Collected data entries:
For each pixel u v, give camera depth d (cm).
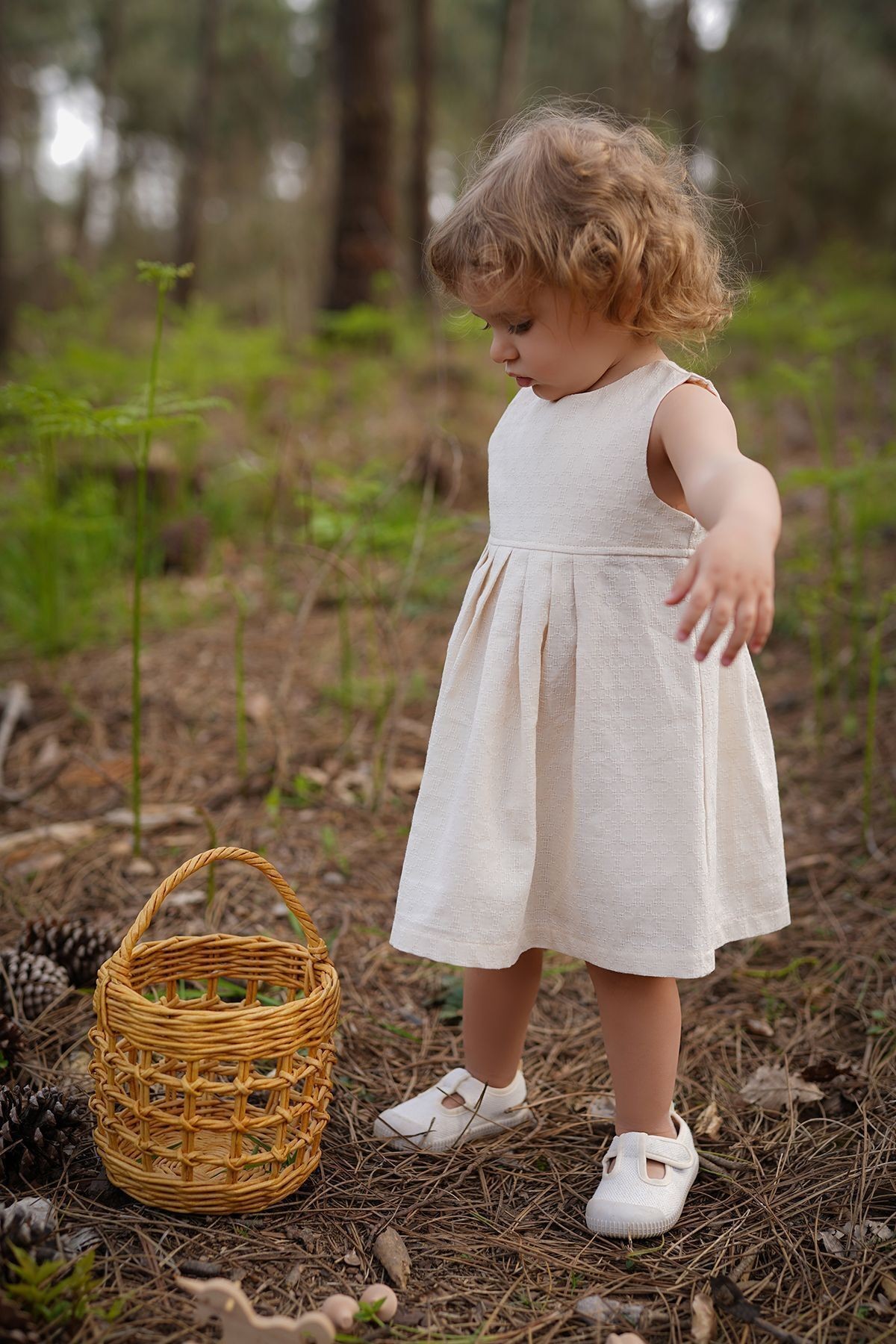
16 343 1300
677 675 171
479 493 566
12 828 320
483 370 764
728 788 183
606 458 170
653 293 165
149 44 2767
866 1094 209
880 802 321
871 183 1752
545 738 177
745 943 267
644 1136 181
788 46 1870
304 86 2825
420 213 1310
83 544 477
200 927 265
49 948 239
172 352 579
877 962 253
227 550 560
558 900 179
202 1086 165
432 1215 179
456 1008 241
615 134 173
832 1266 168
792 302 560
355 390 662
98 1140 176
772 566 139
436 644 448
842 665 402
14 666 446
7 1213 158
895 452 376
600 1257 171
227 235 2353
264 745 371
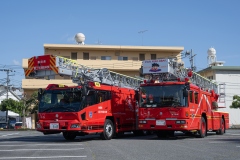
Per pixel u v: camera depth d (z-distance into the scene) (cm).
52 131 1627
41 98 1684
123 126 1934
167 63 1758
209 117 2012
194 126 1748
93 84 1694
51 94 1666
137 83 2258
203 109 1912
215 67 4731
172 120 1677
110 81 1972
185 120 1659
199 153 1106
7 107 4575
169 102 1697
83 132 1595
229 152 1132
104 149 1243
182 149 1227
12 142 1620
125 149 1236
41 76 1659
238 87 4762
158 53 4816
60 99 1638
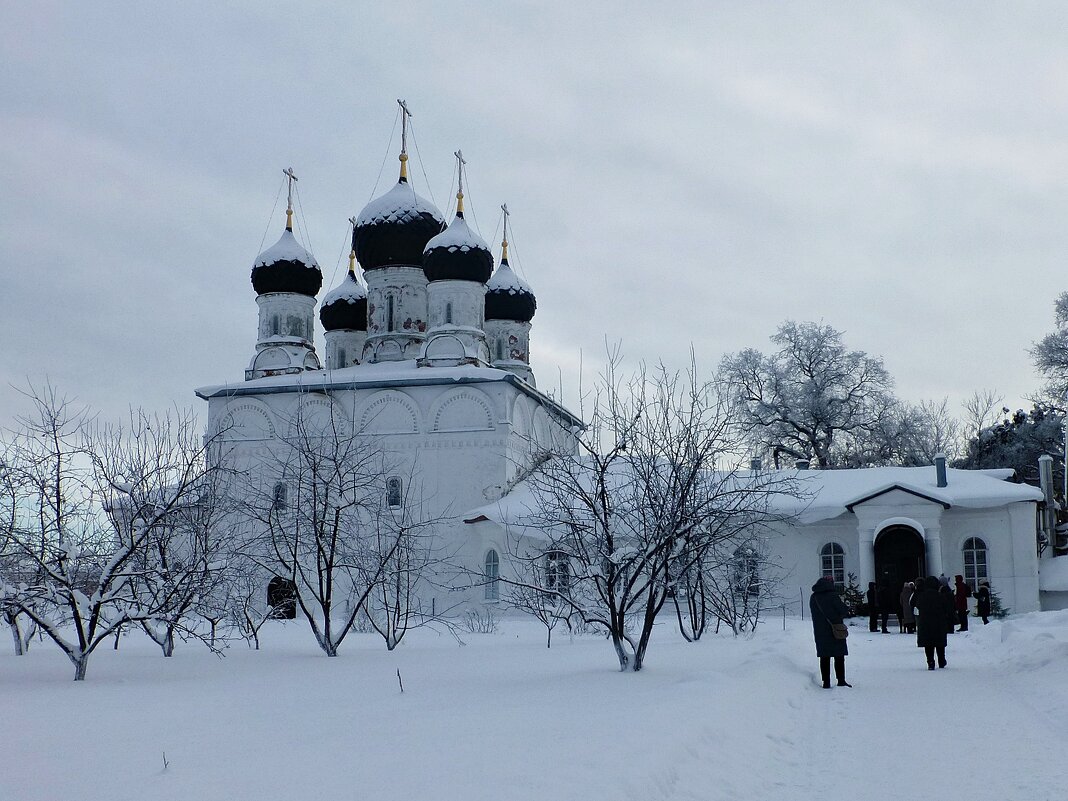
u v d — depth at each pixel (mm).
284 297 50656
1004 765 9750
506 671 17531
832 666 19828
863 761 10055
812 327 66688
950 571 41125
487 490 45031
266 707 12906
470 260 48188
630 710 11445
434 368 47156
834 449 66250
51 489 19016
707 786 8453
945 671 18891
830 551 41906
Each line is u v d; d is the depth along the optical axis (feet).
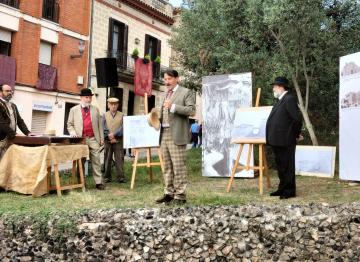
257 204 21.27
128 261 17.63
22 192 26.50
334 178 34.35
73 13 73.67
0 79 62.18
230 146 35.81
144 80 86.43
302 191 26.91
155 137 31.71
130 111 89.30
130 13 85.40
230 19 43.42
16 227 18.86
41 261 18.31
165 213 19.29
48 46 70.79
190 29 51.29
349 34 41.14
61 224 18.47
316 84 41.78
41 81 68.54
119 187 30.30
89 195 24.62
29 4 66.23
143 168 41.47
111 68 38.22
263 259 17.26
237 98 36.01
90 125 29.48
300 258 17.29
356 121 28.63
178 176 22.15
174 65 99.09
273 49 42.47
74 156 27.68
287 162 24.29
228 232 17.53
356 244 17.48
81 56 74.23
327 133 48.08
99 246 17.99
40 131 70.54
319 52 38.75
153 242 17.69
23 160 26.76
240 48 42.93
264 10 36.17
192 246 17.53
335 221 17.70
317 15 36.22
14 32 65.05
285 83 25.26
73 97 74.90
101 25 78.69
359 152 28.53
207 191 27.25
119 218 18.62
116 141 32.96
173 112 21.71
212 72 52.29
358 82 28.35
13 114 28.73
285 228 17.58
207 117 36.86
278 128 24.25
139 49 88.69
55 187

• [Exercise instructions]: Tally how many lines of the data include the word "depth". Write the number and nothing else.

• [Written answer]: 4